経験あるソフトウェアエンジニアはすべての場所で不足しているが、このテック中心地において、その欠乏度は特に深刻なものだ。ローカルに人材を育てられていないのだ。では、その結果なにが起こるだろうか。

揃って人々が口にするのは、米国政府のCTOであり元Google幹部のMegan Smith氏の次の発言だ。

「次の10年で140万のテック・IT系の仕事が生まれるでしょう。そして、その職を埋められるような訓練を受けた人材は40万しかいません」

つまり、誰もこなすことのできない、100万の高給の仕事が残されるのだ。なんと残念なことだろう。

この問題を、シリコンバレーにおいてローカルに解決する必要がある。米国企業は、海外から人材を引っ張ることでこの人材ギャップを埋めるべく必死になっている。

今年だけでも、連邦政府はH1-Bの就業ビザへの申請書を23万3000件受け取った。その中の36パーセントだけが(8万5000の枠に合わせるために)ランダムに選ばれ、システム内で処理される。不正に操作され、恣意的で、移民局に通じているインサイダーによって操作されていると広く思われているシステムだ。このプロセスに通らない申請書は自動的に拒否される。

様々な調査結果によれば、米国企業はエンジニアの人材が不足していることが原因で、事業の成長を維持するのに苦戦しているという。この事態は、経済全体に対するリスクだ。政府はこの課題をよく認識しており、支援をしようとしている。

2015年、オバマ政権はTech Hireという次世代のテック人材を輩出する教育機関を支援する取り組みを発表した。政府は公的また民間の取り組みを支援するために1億ドルの助成金を提供すると約束した。その1年後には、さらに助成金を1億5000万ドルに増やして取り組みを加速させようとした。だが、それでも決して十分とはいえない。

教育は私たちの社会において最も重要な要素の一つであり、企業は成長を継続するために教育を受けた能力の高い人材を必要とする。
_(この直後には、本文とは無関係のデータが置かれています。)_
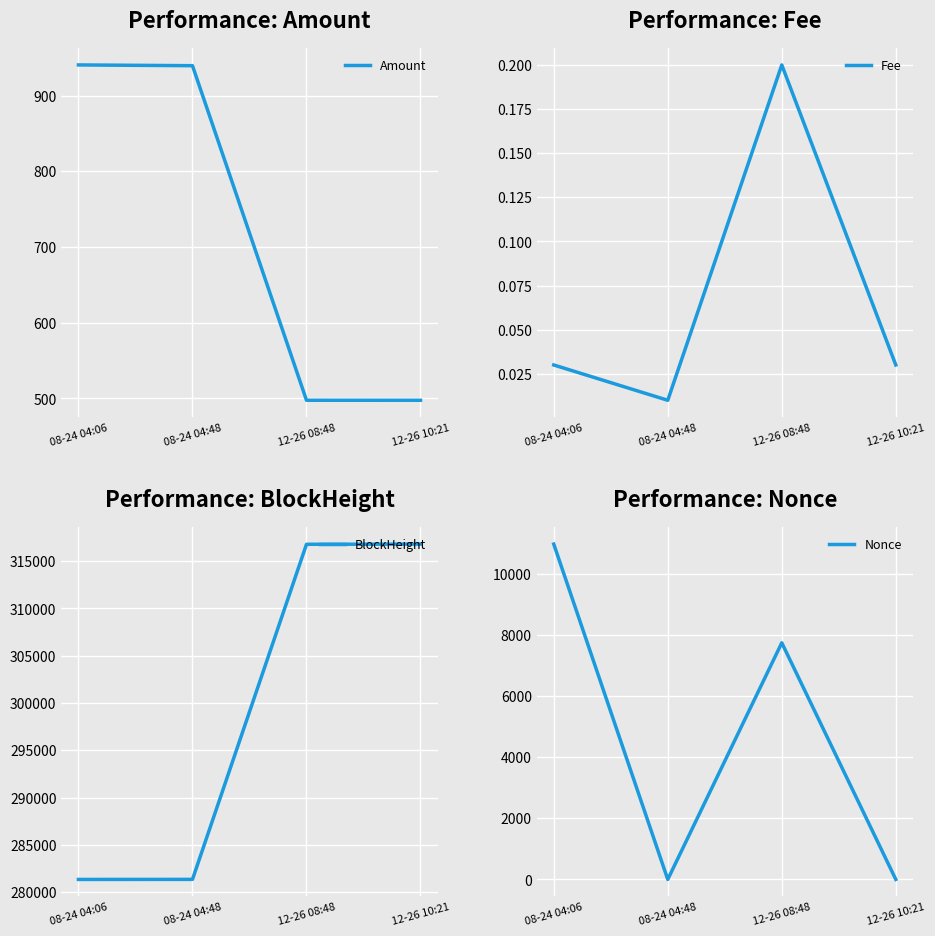

Where is BlockHeight nearest to the value 299075?

12-26 08:48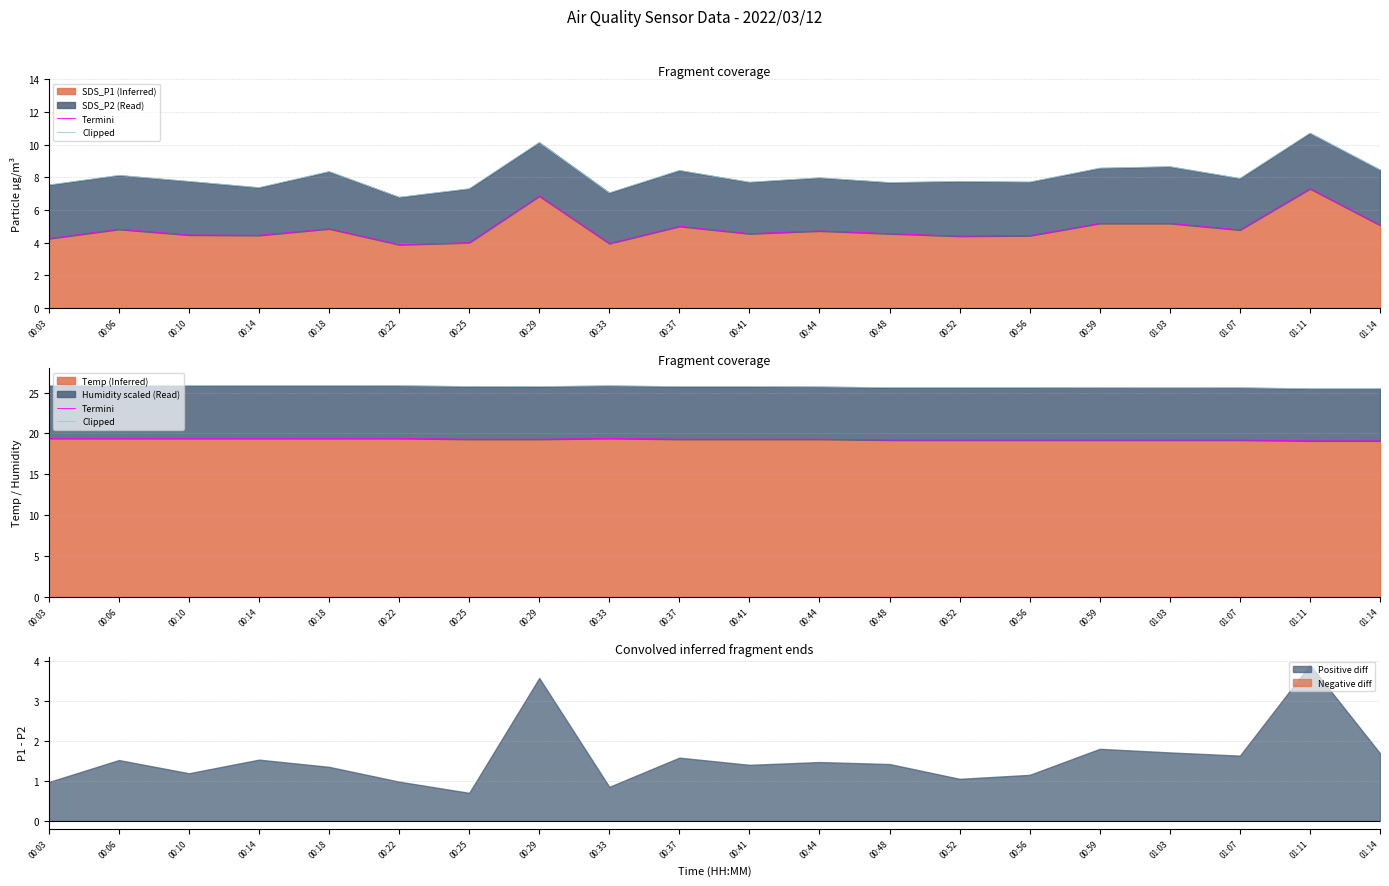

What is the label of the 5th point from the left?

00:18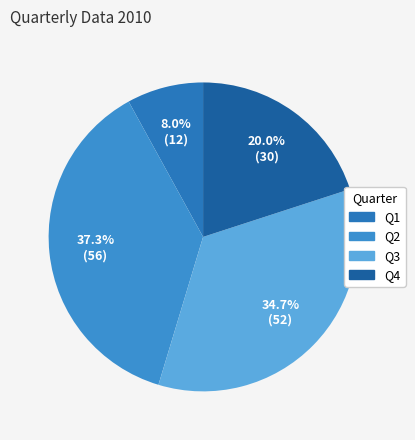

Is it true that Q1 is 19% of the pie?

False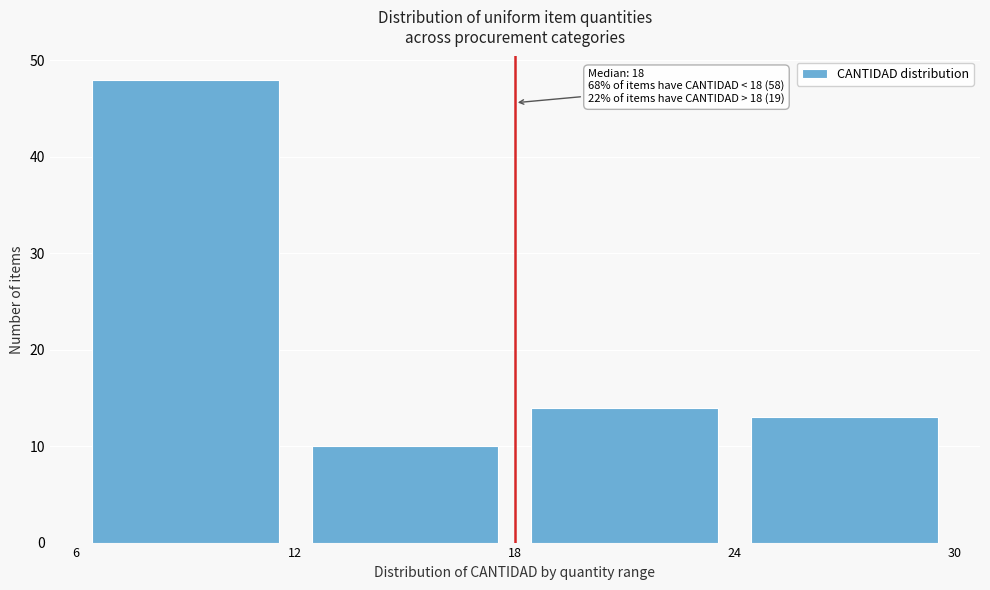

Over which range of the x-axis is the bar tallest?

6 to 12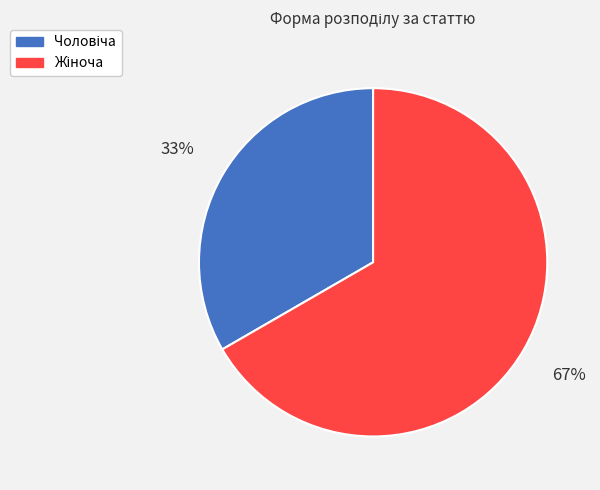

To the nearest percent, what is the average slice percentage?

50%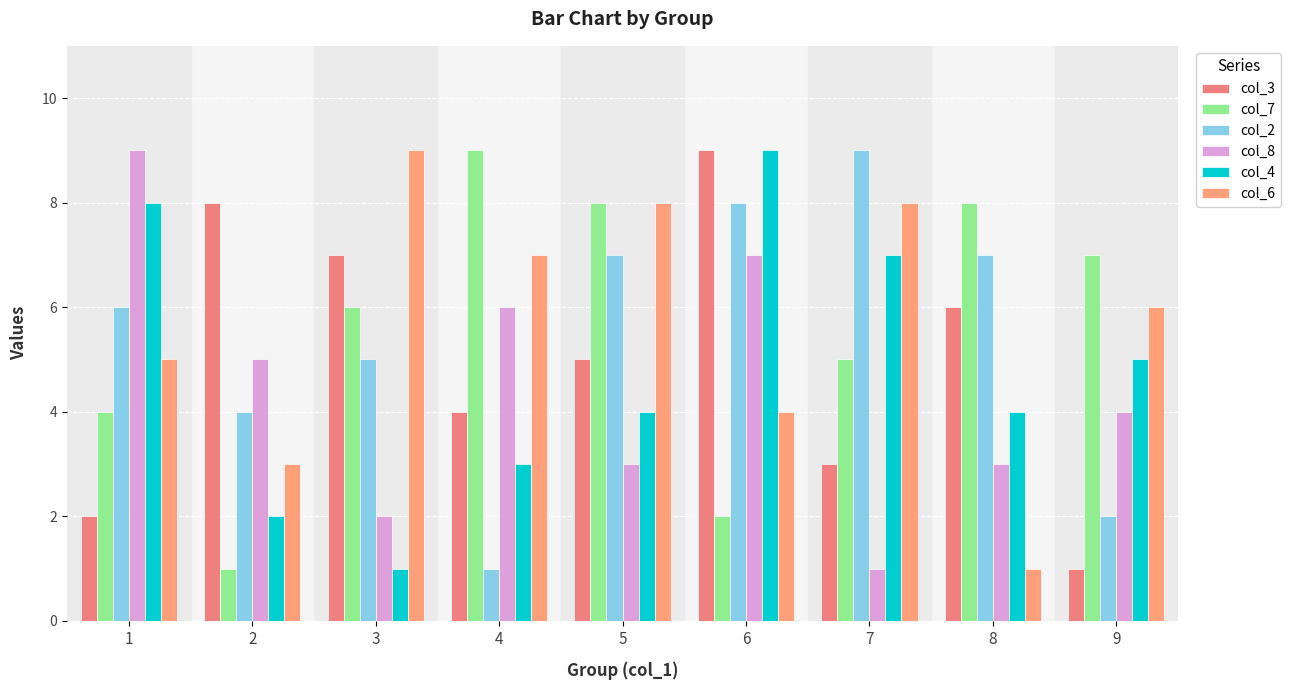

What is the minimum value shown in the chart?

1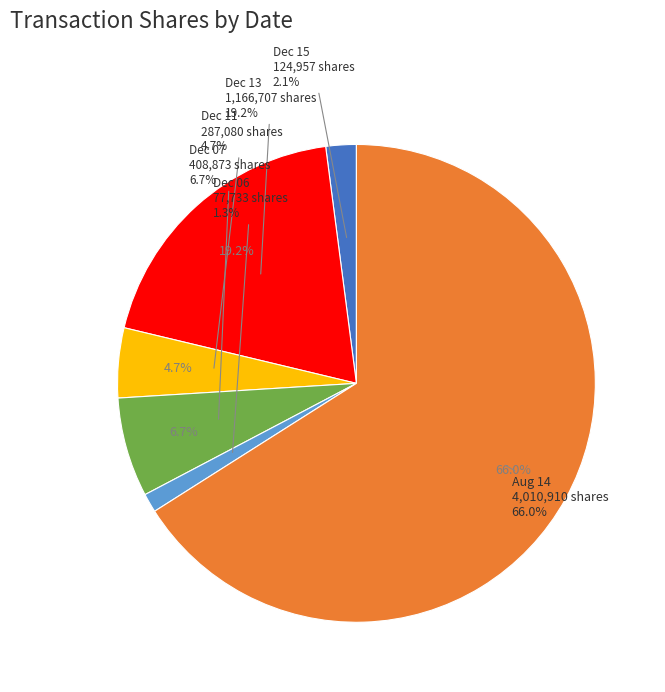

What is the change in value from 2023-12-11 (287080) to 2023-12-07 (408873)?

+121793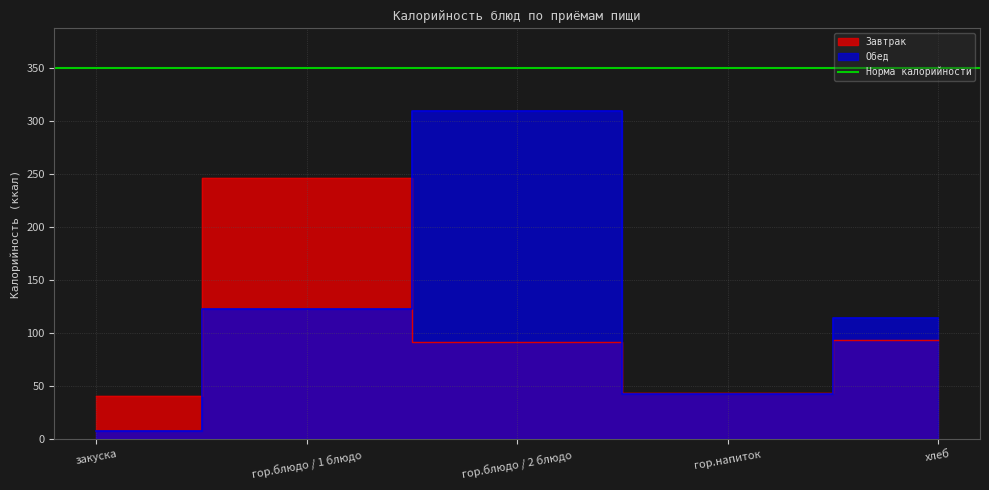

Between гор.блюдо / 2 блюдо and хлеб, which is larger?

хлеб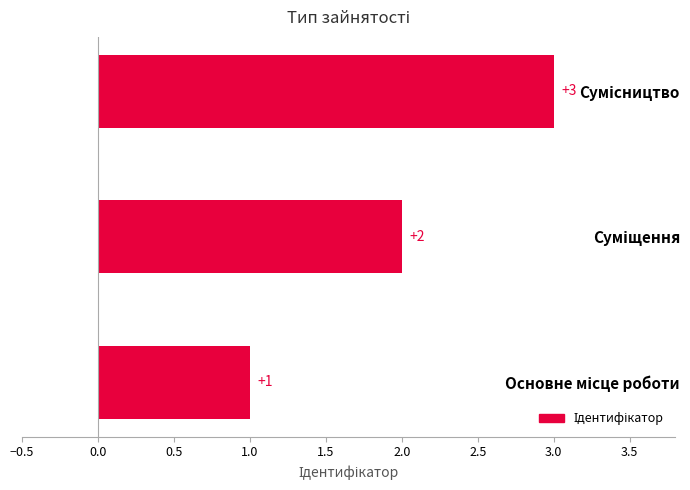

What is the maximum value shown in the chart?

3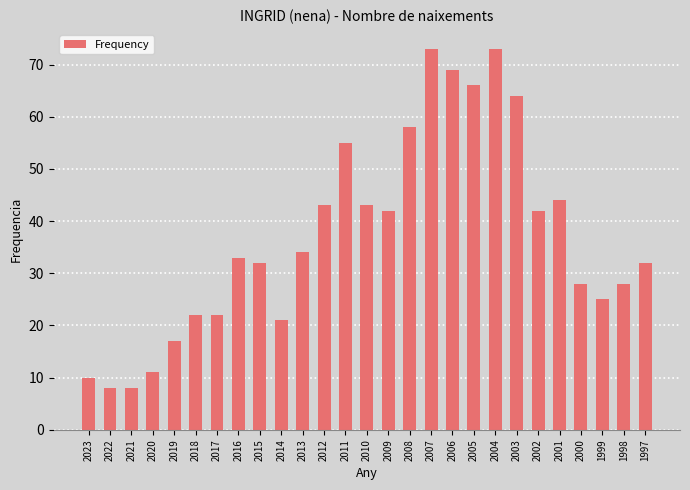

How many values are below 33?

13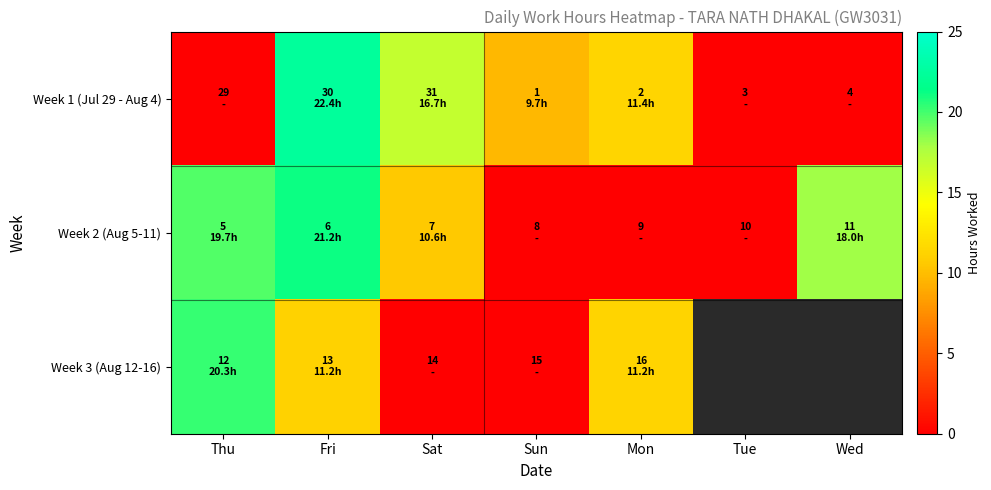

Which has a higher value, Sat or Wed?

Sat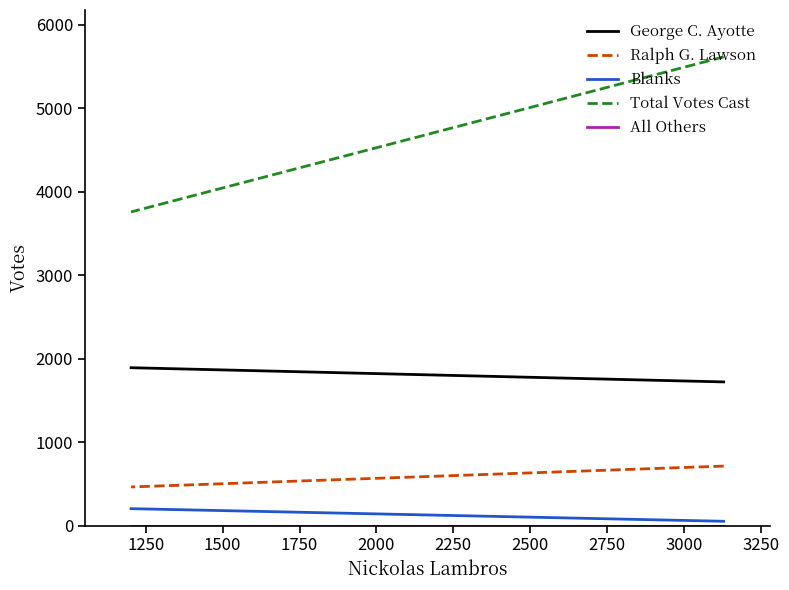

True or false: Ralph G. Lawson has a value of 175 at 1250.

False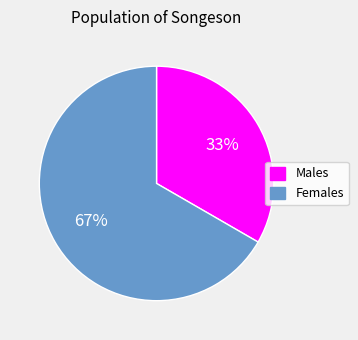

The Females slice represents 67% of the pie. True or false?

True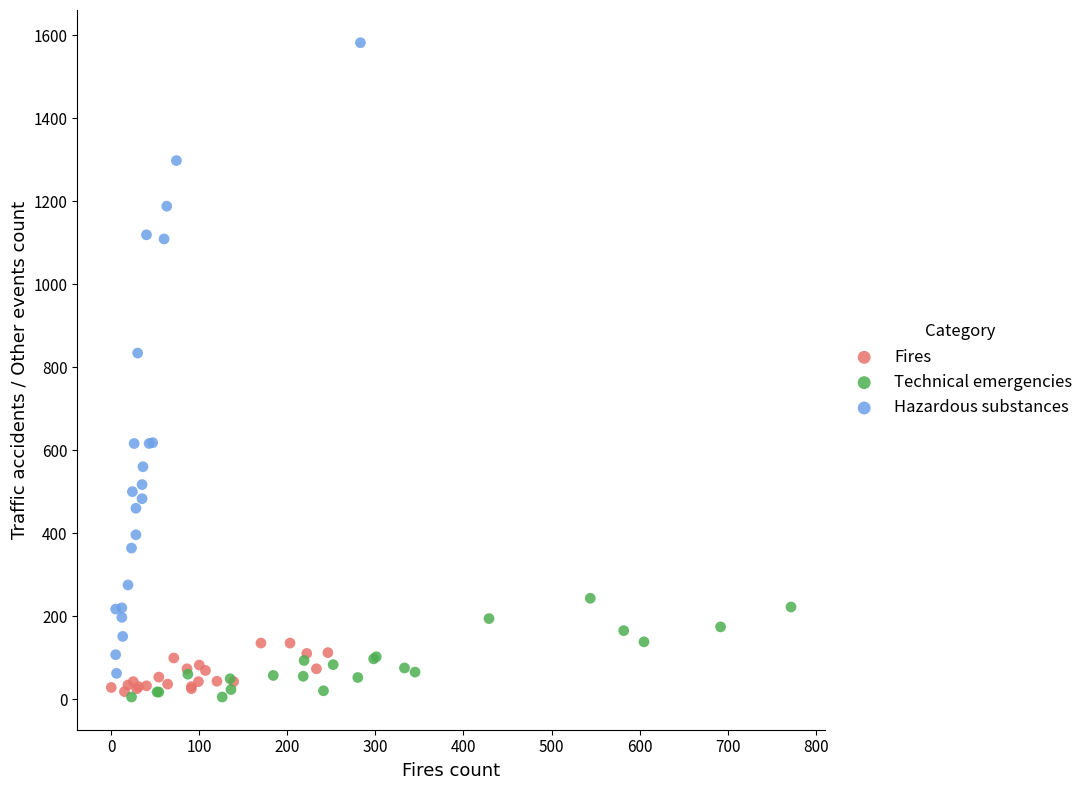

Which series has the largest Y range (max minus min)?

Hazardous substances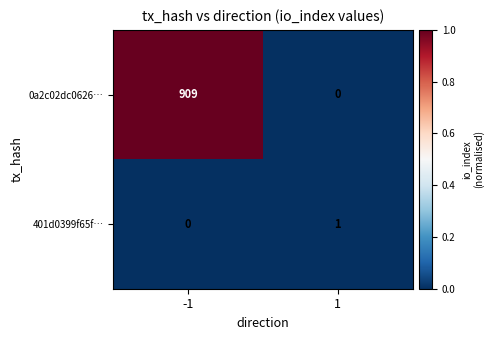

Rank the series at 1 from lowest to highest value.

0a2c02dc0626…, 401d0399f65f…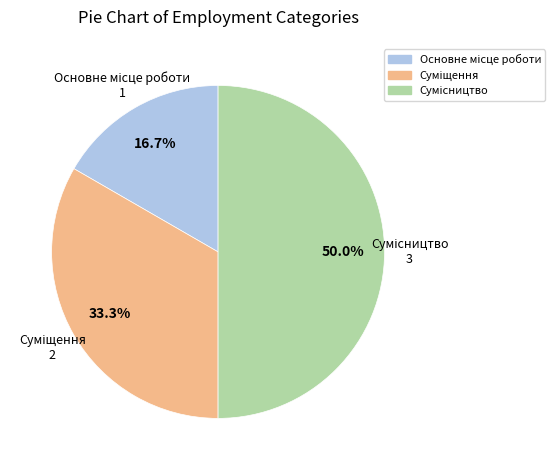

Combined, do Суміщення and Сумісництво account for over 50%?

Yes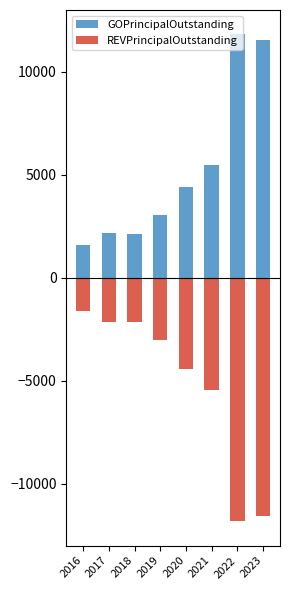

Which category has the lowest value in the GOPrincipalOutstanding series?

2016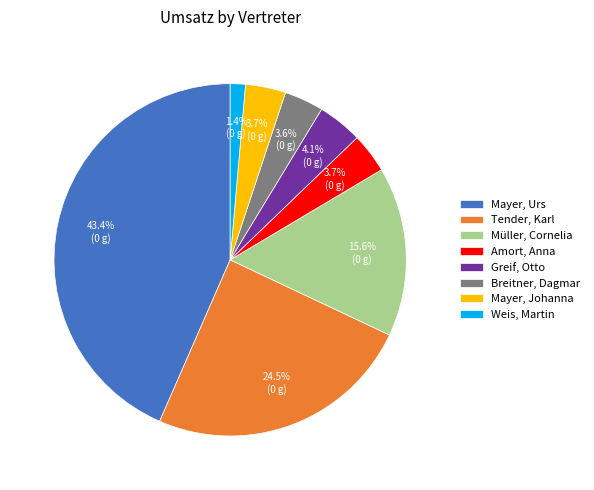

To the nearest percent, what is the difference between the Weis, Martin and Mayer, Urs slice percentages?

42%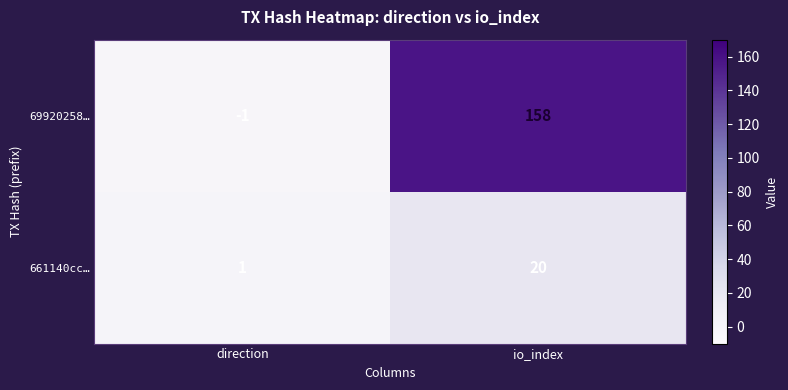

What is the difference between the maximum and minimum values in the 661140cc… series?

19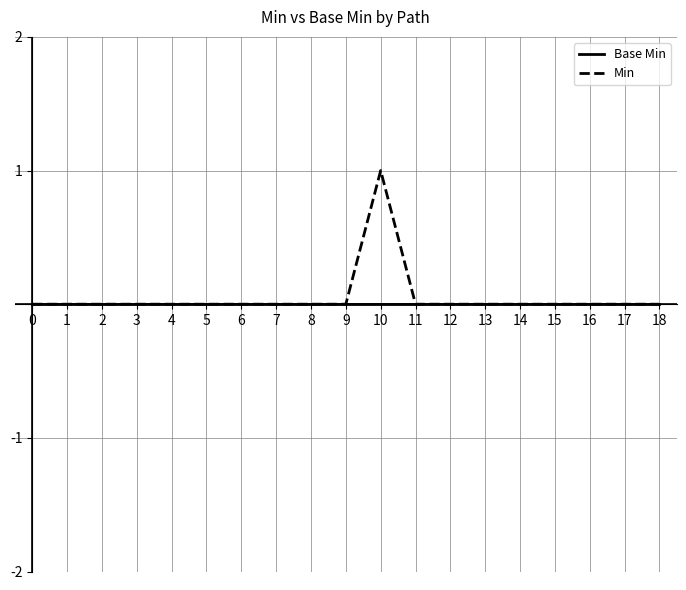

Count the number of categories in the chart.

19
シリコンバレーで、この問題のために立ち上がっているのは誰だろうか。

  • FacebookのCOO、Sheryl Sandberg氏とNeflixのファウンダーの Reed Hastings氏は、革新的な教育団体を支援するために1億3100万ドルを提供した。
  • Trinity Ventures (Dan Scholnick氏)、AME Cloud Ventures (Jerry Yang氏)、Partech Ventures (Nicolas El Baze)は、フルスタックのソフトウェアを大量に養成する2年間のプログラム Holberton Schoolに出資をした。
  • Peter Thiel氏のThe Thiel Fellowshipは10万ドルの補助金と共に選ばれた若き起業家のために2年間のプログラムを提供している(従来型の学校を中退した才能ある若いテック起業家を励ましている)。
  • IliadのCEO、Xavier Niel氏の School 42は、無料のテック教育の提供をフランスで開始した。これから、カリフォルニアのフリーモントに分校が開校する予定だ。

こうした取り組みはすべて状況改善に役立つだろうが、それでも人材不足を埋めるにはまだまだ十分ではない。業界として、エンジニアの人材確保のためにテック・スタートアップ業界はより多くの投資をする必要がある。でなければ、テクノロジー企業やベンチャーキャピタルのポートフォリオ企業はどうやって人材確保と成長を維持し続けることができるだろうか。

Paul Graham氏のようなシリコンバレーのリーダー達は、テクノロジー超大国の立場を維持できる能力がアメリカにあるのか疑問を抱いている。Salesforceのような成功企業は、人材とニーズがある場所で労働力を増強するために、シリコンバレー以外のアメリカの都市に既に移りつつある。海外への移転や海外での社員を採用することに、企業は躊躇していない。